The results demonstrated that the ternary SM model provides the best agreement with published experimental data on concentration overpotential, particularly under low-hydrogen conditions (20% H₂), where multi-component interactions significantly affect mass transport behaviour.

It was found that concentration overpotential increases with temperature and current density, with the most pronounced effects observed under fuel-depleted conditions. The magnesia magnesium aluminate (MMA) functional layer consistently exhibited lower polarization losses compared to the calcia-stabilized zirconia (CSZ) support, attributed to its higher gas diffusivity due to increased porosity.

These findings provide a reliable modelling framework for evaluating mass transport limitations in SOFCs and offer actionable insights for optimizing electrode design and operating conditions. This study supports the use of advanced diffusion models like the SM approach for more accurate predictions of concentration polarization, particularly in low-fuel or high-current applications.

While the model showed good agreement with experimental data (deviations within 5–10%), future work should incorporate multi-dimensional effects, real-time operational conditions, and coupled thermal and electrochemical phenomena to enhance predictive accuracy and applicability.

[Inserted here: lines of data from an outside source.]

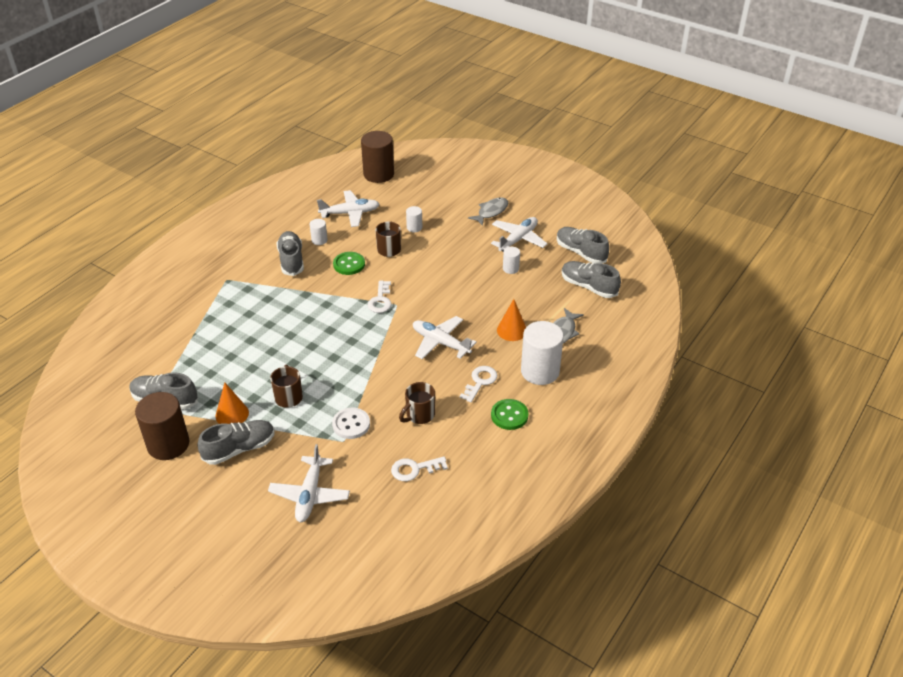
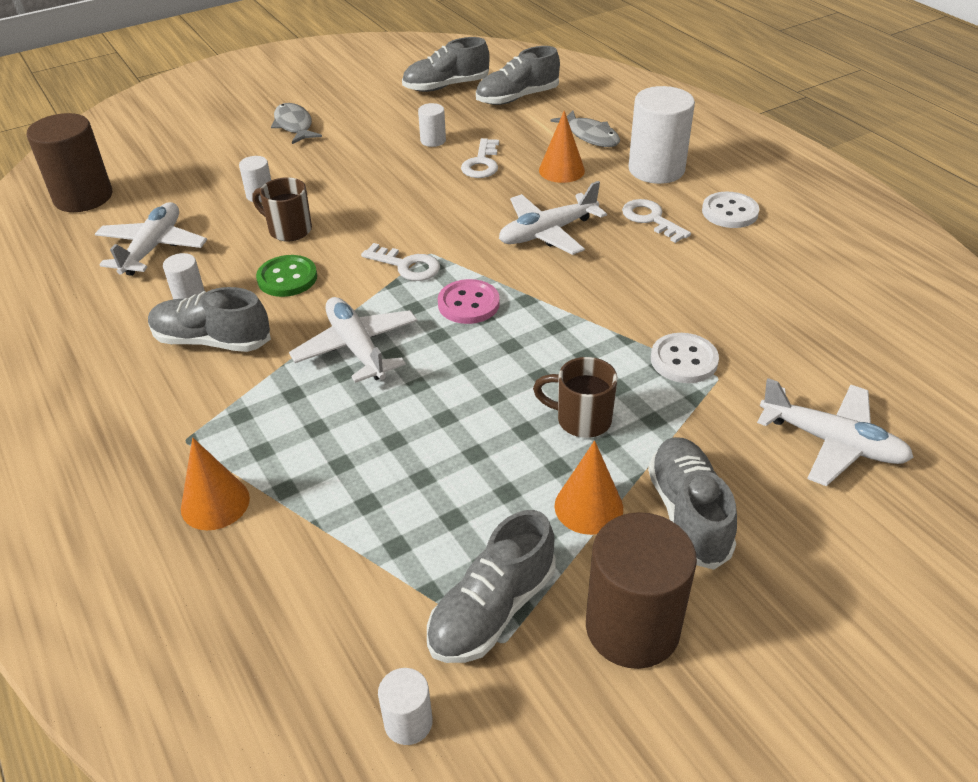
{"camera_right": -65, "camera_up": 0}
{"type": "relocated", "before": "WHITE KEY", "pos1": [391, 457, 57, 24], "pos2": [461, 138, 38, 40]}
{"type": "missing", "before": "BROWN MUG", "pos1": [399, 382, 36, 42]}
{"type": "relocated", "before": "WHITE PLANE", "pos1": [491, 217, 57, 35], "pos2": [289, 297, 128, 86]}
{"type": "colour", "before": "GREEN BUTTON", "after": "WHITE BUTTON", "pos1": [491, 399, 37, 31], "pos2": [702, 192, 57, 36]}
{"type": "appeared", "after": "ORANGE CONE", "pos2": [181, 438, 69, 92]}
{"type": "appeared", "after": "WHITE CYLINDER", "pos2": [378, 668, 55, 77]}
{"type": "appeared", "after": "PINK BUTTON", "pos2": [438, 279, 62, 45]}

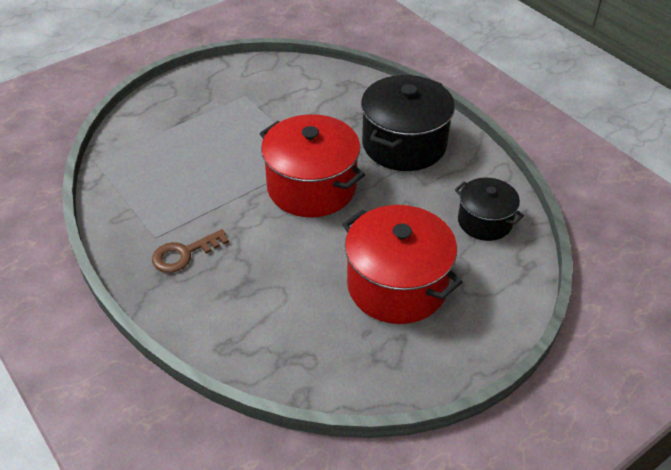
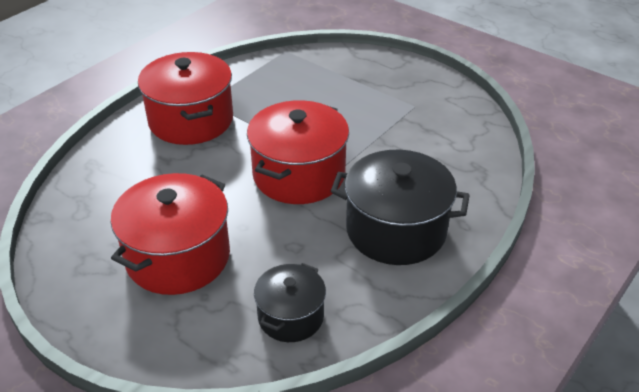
{"camera_right": 75, "camera_up": -5}
{"type": "exchanged", "before": "BROWN KEY", "after": "RED POT", "pos1": [152, 229, 77, 44], "pos2": [138, 52, 95, 93]}

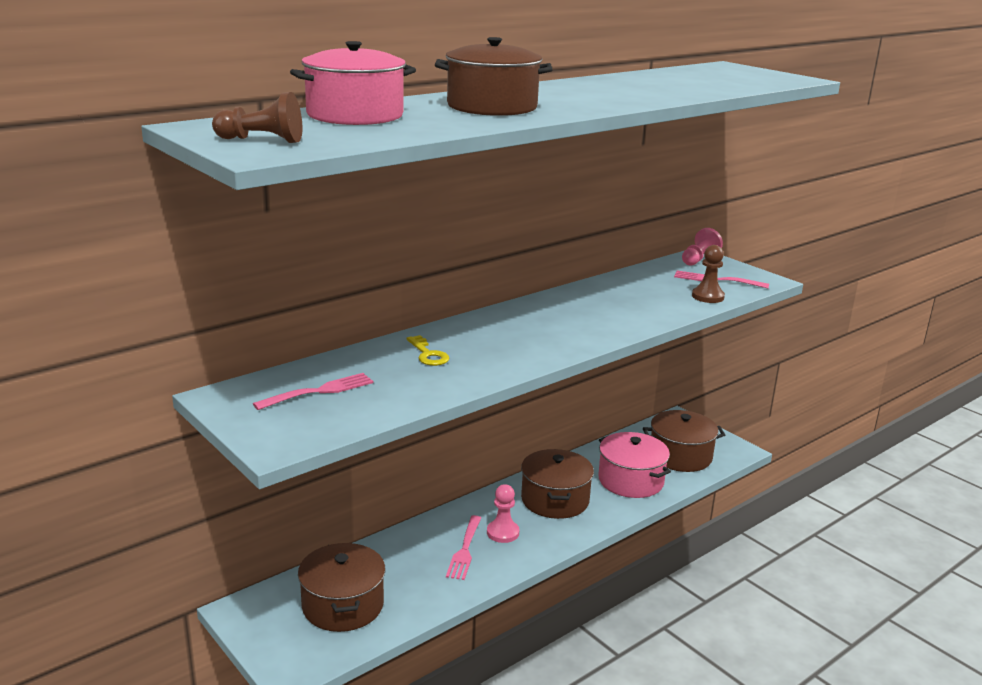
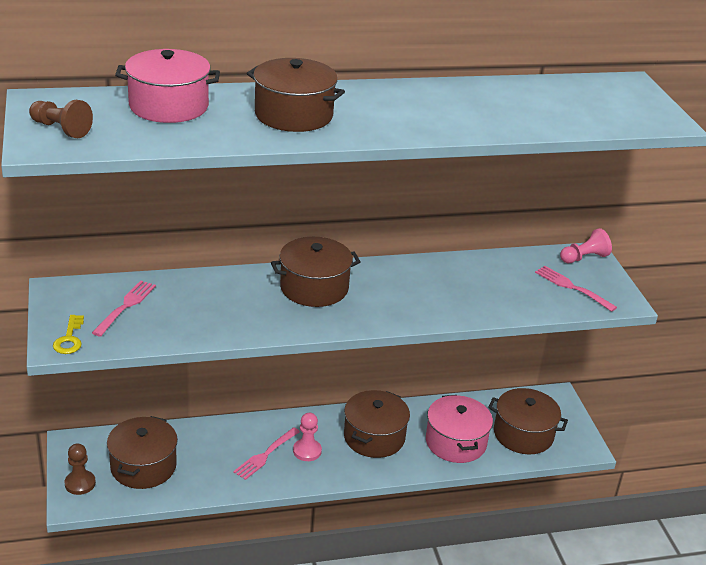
{"camera_right": 25, "camera_up": 10}
{"type": "spun", "before": "PINK FORK", "pos1": [253, 373, 121, 37], "pos2": [92, 281, 64, 56], "turn": -60}
{"type": "relocated", "before": "YELLOW KEY", "pos1": [406, 335, 43, 31], "pos2": [53, 315, 31, 39]}
{"type": "relocated", "before": "BROWN PAWN", "pos1": [692, 245, 33, 58], "pos2": [64, 444, 32, 51]}
{"type": "appeared", "after": "BROWN POT", "pos2": [271, 237, 89, 70]}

In this study, we introduced a robust, analytically solvable SM ternary model for multi-component gas transport in SOFC anodes. By comparing it with FM and SM binary models across different fuel compositions, temperatures, and material architectures (CSZ vs. MMA), this study demonstrates the superiority of the SM ternary approach in capturing complex species interactions and reducing predictive errors. The model’s high fidelity, validated against experimental data, combined with its low computational cost, makes it a valuable design tool for the early-stage optimization of SOFCs. These insights can inform material selection and operating strategies, thereby reducing reliance on computationally intensive CFD simulations and accelerating the development of high-performance SOFC systems.